*** Opening of Given records ***

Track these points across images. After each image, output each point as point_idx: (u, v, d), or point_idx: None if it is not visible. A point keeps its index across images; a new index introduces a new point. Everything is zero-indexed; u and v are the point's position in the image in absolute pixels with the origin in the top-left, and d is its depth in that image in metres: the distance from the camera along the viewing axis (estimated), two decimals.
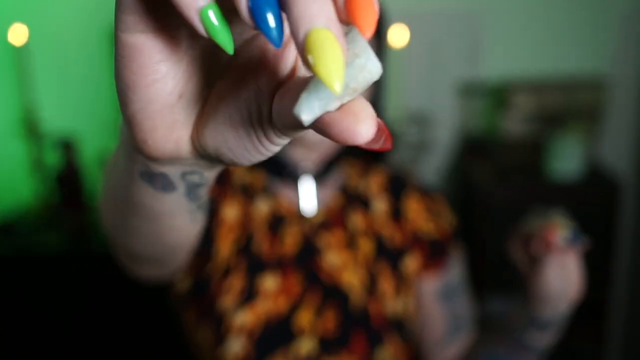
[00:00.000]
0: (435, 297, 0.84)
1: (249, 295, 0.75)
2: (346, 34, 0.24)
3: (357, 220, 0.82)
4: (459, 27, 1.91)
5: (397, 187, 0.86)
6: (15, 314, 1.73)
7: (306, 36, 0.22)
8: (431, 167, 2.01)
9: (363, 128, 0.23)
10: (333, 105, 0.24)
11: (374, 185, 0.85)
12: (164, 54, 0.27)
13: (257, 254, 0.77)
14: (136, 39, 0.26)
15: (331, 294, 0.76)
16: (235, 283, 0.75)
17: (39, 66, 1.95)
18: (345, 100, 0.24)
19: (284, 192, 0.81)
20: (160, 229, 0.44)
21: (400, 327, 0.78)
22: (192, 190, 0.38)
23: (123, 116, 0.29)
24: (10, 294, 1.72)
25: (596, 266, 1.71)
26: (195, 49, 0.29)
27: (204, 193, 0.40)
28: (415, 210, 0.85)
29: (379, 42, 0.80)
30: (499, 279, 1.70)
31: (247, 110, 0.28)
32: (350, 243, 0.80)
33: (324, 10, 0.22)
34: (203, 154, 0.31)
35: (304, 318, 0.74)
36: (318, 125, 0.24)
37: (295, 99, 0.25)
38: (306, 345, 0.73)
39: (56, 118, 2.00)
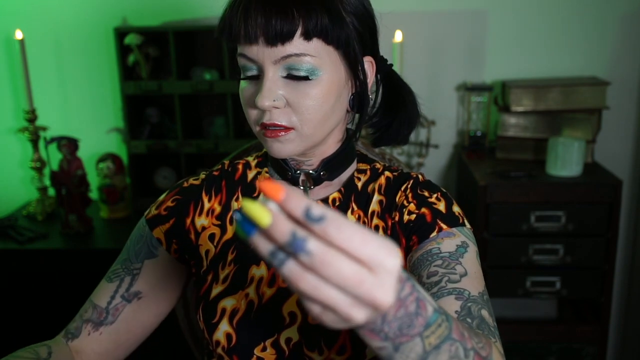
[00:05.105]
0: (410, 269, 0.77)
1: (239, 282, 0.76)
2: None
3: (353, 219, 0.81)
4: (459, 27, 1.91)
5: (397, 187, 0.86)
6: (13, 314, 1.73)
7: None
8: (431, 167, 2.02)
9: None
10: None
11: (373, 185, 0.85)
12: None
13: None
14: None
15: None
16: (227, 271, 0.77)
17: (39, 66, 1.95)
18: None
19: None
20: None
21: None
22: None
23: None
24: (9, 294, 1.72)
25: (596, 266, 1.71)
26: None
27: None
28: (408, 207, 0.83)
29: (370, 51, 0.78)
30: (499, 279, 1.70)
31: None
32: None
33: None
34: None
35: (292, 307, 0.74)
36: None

*** Close of Given records ***

> **Task brief**: Transcribe exactly the line that contains "15: (331, 294, 0.76)" and each line after it through the end of the listing. Leave out the pictures.

> **Solution to the problem**:
15: (331, 294, 0.76)
16: (235, 283, 0.75)
17: (39, 66, 1.95)
18: (345, 100, 0.24)
19: (284, 192, 0.81)
20: (160, 229, 0.44)
21: (400, 327, 0.78)
22: (192, 190, 0.38)
23: (123, 116, 0.29)
24: (10, 294, 1.72)
25: (596, 266, 1.71)
26: (195, 49, 0.29)
27: (204, 193, 0.40)
28: (415, 210, 0.85)
29: (379, 42, 0.80)
30: (499, 279, 1.70)
31: (247, 110, 0.28)
32: (350, 243, 0.80)
33: (324, 10, 0.22)
34: (203, 154, 0.31)
35: (304, 318, 0.74)
36: (318, 125, 0.24)
37: (295, 99, 0.25)
38: (306, 345, 0.73)
39: (56, 118, 2.00)
[00:05.105]
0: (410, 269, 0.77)
1: (239, 282, 0.76)
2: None
3: (353, 219, 0.81)
4: (459, 27, 1.91)
5: (397, 187, 0.86)
6: (13, 314, 1.73)
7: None
8: (431, 167, 2.02)
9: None
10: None
11: (373, 185, 0.85)
12: None
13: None
14: None
15: None
16: (227, 271, 0.77)
17: (39, 66, 1.95)
18: None
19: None
20: None
21: None
22: None
23: None
24: (9, 294, 1.72)
25: (596, 266, 1.71)
26: None
27: None
28: (408, 207, 0.83)
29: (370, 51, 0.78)
30: (499, 279, 1.70)
31: None
32: None
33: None
34: None
35: (292, 307, 0.74)
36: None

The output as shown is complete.